2016-06-12

MONGODB的BASIC INDEXES 和 COMPOUND INDEXES 研究

前几天看到一个关于 MongoDB 深入索引的PPT

仔细的从头看到尾, 里面有个关于Compound Indexes的Range and Equality的讲解,在ppt第129页,重新回顾下这个例子.向一个collection中插入 9 条数据,像下面这样:


> db.good.find()
{ "_id" : ObjectId("4e8d629d8ad8bdf2ed6c1990"), "x" : 1, "y" : "b" }
{ "_id" : ObjectId("4e8d62a38ad8bdf2ed6c1991"), "x" : 3, "y" : "d" }
{ "_id" : ObjectId("4e8d62ad8ad8bdf2ed6c1992"), "x" : 4, "y" : "g" }
{ "_id" : ObjectId("4e8d62b28ad8bdf2ed6c1993"), "x" : 5, "y" : "c" }
{ "_id" : ObjectId("4e8d62ba8ad8bdf2ed6c1994"), "x" : 6, "y" : "a" }
{ "_id" : ObjectId("4e8d62c18ad8bdf2ed6c1995"), "x" : 7, "y" : "e" }
{ "_id" : ObjectId("4e8d62ce8ad8bdf2ed6c1996"), "x" : 8, "y" : "c" }
{ "_id" : ObjectId("4e8d62d38ad8bdf2ed6c1997"), "x" : 9, "y" : "f" }
{ "_id" : ObjectId("4e8d719a6cee6416a5a75a43"), "x" : 5, "y" : "d" }

然后给x 和 y进行联合索引


db.good.ensureIndex({x:1,y:1})

我们来进行这样的查找


> db.good.find({x:{$gte:4}, y:’c’}).explain()
{
    "cursor" : "BtreeCursor x_1_y_1",
        "nscanned" : 7,
        "nscannedObjects" : 2,
        "n" : 2,
        "millis" : 0,
        "nYields" : 0,
        "nChunkSkips" : 0,
        "isMultiKey" : false,
        "indexOnly" : false,
        "indexBounds" : {
            "x" : [
                [
                    4,
                    1.7976931348623157e+308
                ]
            ],
            "y" : [
                [
                    "c",
                    "c"
                ]
            ]
        }
}

可以看出 nscanned 非常高! 而 n只有 2 .官网上有这样一句话:

If nscanned is much higher than nreturned, the database is scanning many objects to find the target objects.
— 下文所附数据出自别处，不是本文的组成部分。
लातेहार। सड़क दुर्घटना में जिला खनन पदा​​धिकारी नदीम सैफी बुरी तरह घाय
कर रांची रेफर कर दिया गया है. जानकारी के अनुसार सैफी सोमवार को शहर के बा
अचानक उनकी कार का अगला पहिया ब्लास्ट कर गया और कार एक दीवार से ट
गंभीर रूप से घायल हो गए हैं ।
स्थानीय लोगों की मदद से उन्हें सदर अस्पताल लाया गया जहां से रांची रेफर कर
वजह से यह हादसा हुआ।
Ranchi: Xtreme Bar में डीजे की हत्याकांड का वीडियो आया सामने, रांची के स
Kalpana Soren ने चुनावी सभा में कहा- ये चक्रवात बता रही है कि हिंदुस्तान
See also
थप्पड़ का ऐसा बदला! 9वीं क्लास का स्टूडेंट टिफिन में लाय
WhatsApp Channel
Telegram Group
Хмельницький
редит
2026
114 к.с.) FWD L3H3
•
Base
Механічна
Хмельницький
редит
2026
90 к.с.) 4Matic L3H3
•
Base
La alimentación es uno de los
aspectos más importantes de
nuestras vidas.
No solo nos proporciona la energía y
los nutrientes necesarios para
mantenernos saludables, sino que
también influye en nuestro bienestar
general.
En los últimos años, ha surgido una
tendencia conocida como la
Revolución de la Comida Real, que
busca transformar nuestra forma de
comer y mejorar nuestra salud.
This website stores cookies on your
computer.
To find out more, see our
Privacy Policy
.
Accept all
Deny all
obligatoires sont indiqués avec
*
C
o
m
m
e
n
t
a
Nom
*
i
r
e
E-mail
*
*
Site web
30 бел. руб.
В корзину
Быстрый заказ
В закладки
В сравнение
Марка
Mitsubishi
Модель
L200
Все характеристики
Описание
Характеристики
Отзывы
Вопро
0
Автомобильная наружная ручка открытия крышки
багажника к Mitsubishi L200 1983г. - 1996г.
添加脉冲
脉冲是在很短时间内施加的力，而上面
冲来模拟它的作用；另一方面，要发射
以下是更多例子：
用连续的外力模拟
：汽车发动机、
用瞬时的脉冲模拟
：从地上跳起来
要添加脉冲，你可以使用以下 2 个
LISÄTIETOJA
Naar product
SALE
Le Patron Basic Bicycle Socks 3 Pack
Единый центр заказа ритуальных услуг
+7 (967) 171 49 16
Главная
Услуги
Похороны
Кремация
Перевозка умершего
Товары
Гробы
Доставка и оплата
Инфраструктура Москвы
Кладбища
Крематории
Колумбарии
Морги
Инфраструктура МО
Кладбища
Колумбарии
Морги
Consider creating an index to improve this.

这里nscanned可以认为是扫描的记录数.n为返回的记录数

让我们配合PPT看下 nscanned:7是怎么来的:

BTree

这是MongoDB的B-tree索引树,因为x>=4 && y=’c’,所以先选择左枝搜索,左枝搜索了4/g 和 5/c ,(5/c符合条件),然后搜索右枝搜索了 7/e, 6/a ,8/c, 9/f ,(8/c符合条件). 任何符合的 x都要被check一下.

###延伸

看了PPT后到此结尾了, 真遇到这种情况,效率可不乐观,于是稍微思考了下, y 在这颗树中只有两个节点含有,也就是说既然是 ‘与’ 那就只要先把 y 筛选出来 ,搜索次数就大大减半了 .

我们在 y 上再进行Basic Indexes 的建立.


db.good.ensureIndex({y:1})

这样如果搜索时会先搜索 y ,也就只有2次搜索了.看下实际情况:


> db.good.find({x:{$gte:4}, y:’c’}).explain()
{
    "cursor" : "BtreeCursor y_1",
        "nscanned" : 2,
        "nscannedObjects" : 2,
        "n" : 2,
        "millis" : 0,
        "nYields" : 0,
        "nChunkSkips" : 0,
        "isMultiKey" : false,
        "indexOnly" : false,
        "indexBounds" : {
            "y" : [
                [
                    "c",
                    "c"
                ]
            ]
        }
}

正如预料的一样. 直接走基本索引了.